During the fast Chavez subsisted on plain water, but his cousin Manuel, who often guarded him and helped him to the bathroom, was fond of responding to knocks on the door by crying out, “Go away, he’s eating!” I asked if, in the fast, he had had any kind of hallucinations.
“No, I was wide awake. But there are certain things that happened, about the third or fourth day—and this has happened to me every time I’ve fasted—it’s like all of a sudden when you’re up at a high altitude, and you clear your ears; in the same way, my mind clears, it is open to everything. After a long conversation, for example, I could repeat word for word what had been said. That’s one of the sensations of the fast; it’s beautiful. And usually I can’t concentrate on music very well, but in the fast, I could see the whole orchestra and everything, that music was so clear.
“That room, you know, is fireproof, and almost soundproof—not quite, but almost. It’s a ten-inch wall, with six inches of poured concrete. There were some Mexican guitars
around, this was about the nineteenth day, and I turned to Helen and my brother Richard and some of my kids, and said, ‘I hear some singing.’ So everybody stopped talking and looked around: ‘We don’t hear anything.’ So I said, ‘I’ll bet you I hear singing!’ This time they stopped for about forty seconds: ‘But we don’t hear anything!’ ‘Well,’ I said, ‘I still hear singing.’ Then my sister-in-law glanced at Richard, her expression was kind of funny, so I said, ‘We’d better investigate this right now, because either I’m hearing things or it’s happening.’ They said it was just my imagination, and I said, ‘Richard, please investigate for me, right now, because I won’t feel right if you don’t.’ So Richard went outside, and there were some guys there across the yard having a drink, and they were singing.” He laughed. “Then, toward the end, I began to notice people eating. I’d never really noticed people eat. It was so . . . so . . .”—he struggled for words to express fascination and horror—“well, to use what we call in Spanish a mala comparación, like animals in a zoo! I couldn’t take my eyes off them!”
I asked Chavez what had persuaded him to end the fast.

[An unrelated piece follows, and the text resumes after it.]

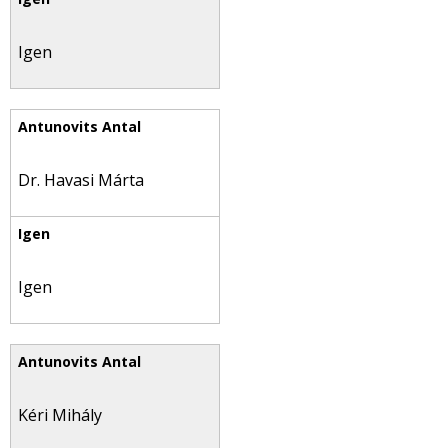
Igen
Dr. Havasi Márta
Igen
Kéri Mihály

“Well, the pressure kept building, especially from the doctor. He was getting very concerned about the acids and things that I didn’t know anything about—a kind of cannibalism occurs, you know, the acid begins to eat your fat, and you have to have a lot of water to clear your kidneys. First of all, I wouldn’t let him test me. I said, ‘If you declared me physically able to begin the fast, then it’s not a sacrifice. If you find out that I’m ill, there will be too much pressure not to do it. So let me begin, and after I’ve started, then we’ll worry about what’s wrong with me.’ But I forgot that the doctor was responsible for me, that if something went wrong with me, he would get it. So I argued, and he worried. Finally, after the twelfth day, I let him check my urine, and about the seventeenth day I let him check my heart, and he said, ‘Well, you’re fit.’ And I said, ‘I know I’m fit, I knew it when I got into this.’ And after the fast they gave me a complete analysis, blood and all that stuff, and do you know something?” He smiled his wide-eyed smile, shaking his head. “I was perfect!”